This research was conducted using the UK Biobank Resource under project 788. Data from the GTEx project v.6p release was also employed. Protected genotype data were accessed via dbGaP and processed gene expression data were downloaded from the GTEx portal, which is openly available: https://gtexportal.org. The GIANT cohort’s summary statistics were employed to compare findings (openly available: https://portals.broadinstitute.org/collaboration/giant), as well as Pulit et al.’s summary statistics pertaining to a GIANT-UKB meta-analysis21 (openly available: https://github.com/lindgrengroup/fatdistnGWAS). The authors declare that the data supporting the findings of the present study are available within the paper and its supplementary information files.
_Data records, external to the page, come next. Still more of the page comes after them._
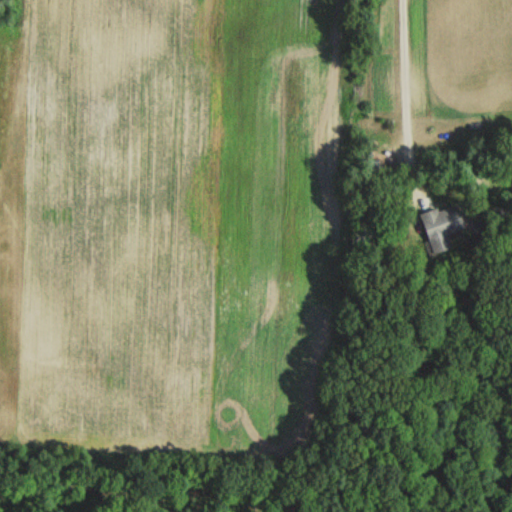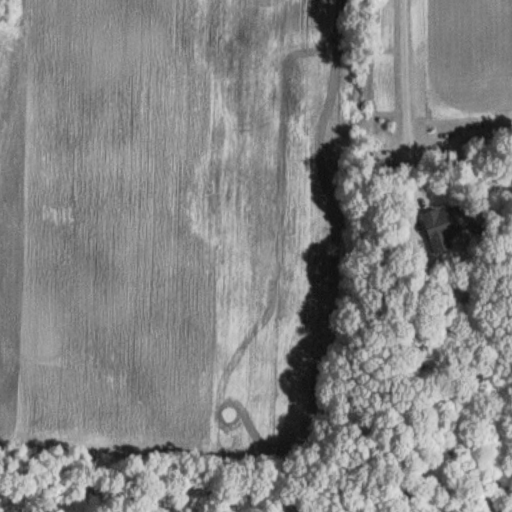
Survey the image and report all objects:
road: (393, 76)
building: (441, 225)
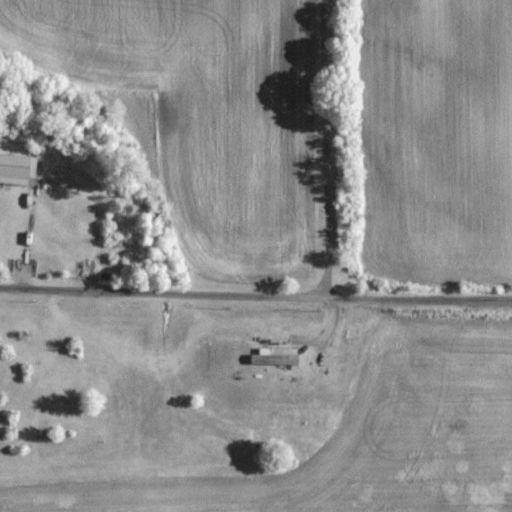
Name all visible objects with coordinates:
road: (321, 149)
building: (15, 163)
road: (255, 296)
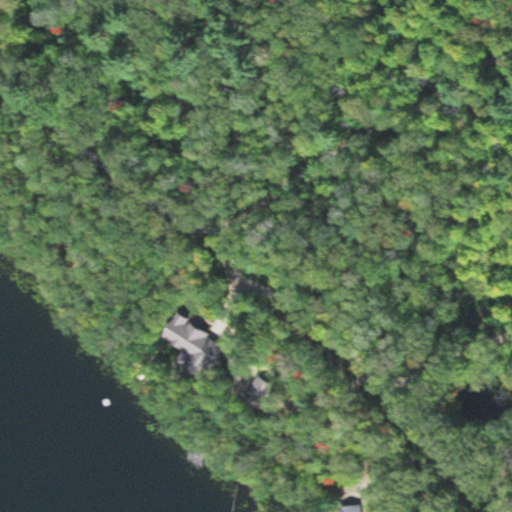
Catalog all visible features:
road: (269, 136)
building: (193, 349)
building: (260, 396)
building: (352, 510)
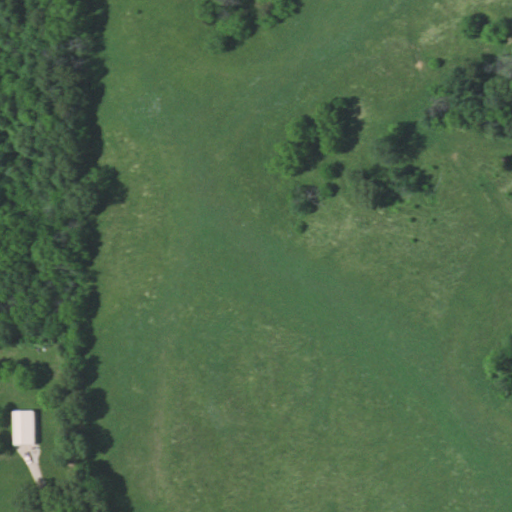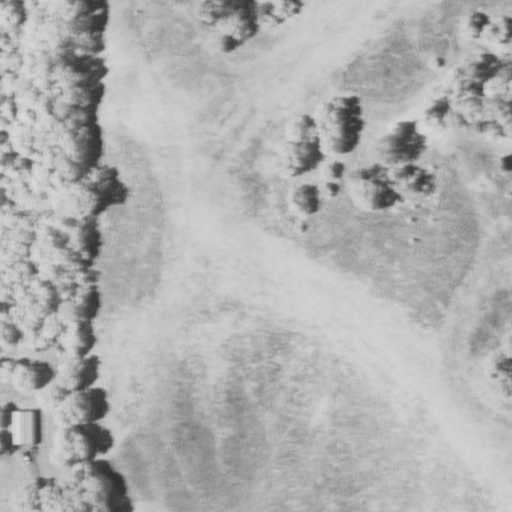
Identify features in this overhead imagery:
building: (24, 427)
The GWAS summary statistics of both autosomal and X-chromosome variants from sex-stratified models are openly available from the University of Edinburgh DataShare repository within the following collection: https://datashare.ed.ac.uk/handle/10283/3908 (clinical binary traits https://doi.org/10.7488/ds/3046, nonclinical binary traits https://doi.org/10.7488/ds/3047, nonbinary traits https://doi.org/10.7488/ds/3048 and LogMM results https://doi.org/10.7488/ds/3049).

Code availability

We used DISSECT (v.1.15.2c, 24 May 2018, which is publicly available at http://www.dissect.ed.ac.uk under GNU Lesser General Public License v.3), PLINK (v.1.9 and v.2.0, freely available online at https://www.cog-genomics.org/plink2), BGENIX (v.1.0 freely available online at https://bitbucket.org/gavinband/bgen), LD score regression (v.1.0.1, freely available online at https://github.com/bulik/ldsc), MAGMA (v.1.06, freely available online at https://ctg.cncr.nl/software/magma), FUMA (freely available online at https://fuma.ctglab.nl), GCTA (v.1.91.4, freely available at https://cnsgenomics.com/software/gcta) and REGENIE (v.1.0.7, freely available online at https://github.com/rgcgithub/regenie/tree/v1.0.7-latest). Customized code created to perform the analysis is openly available (https://zenodo.org/record/4844680), with https://doi.org/10.5281/zenodo.4844680.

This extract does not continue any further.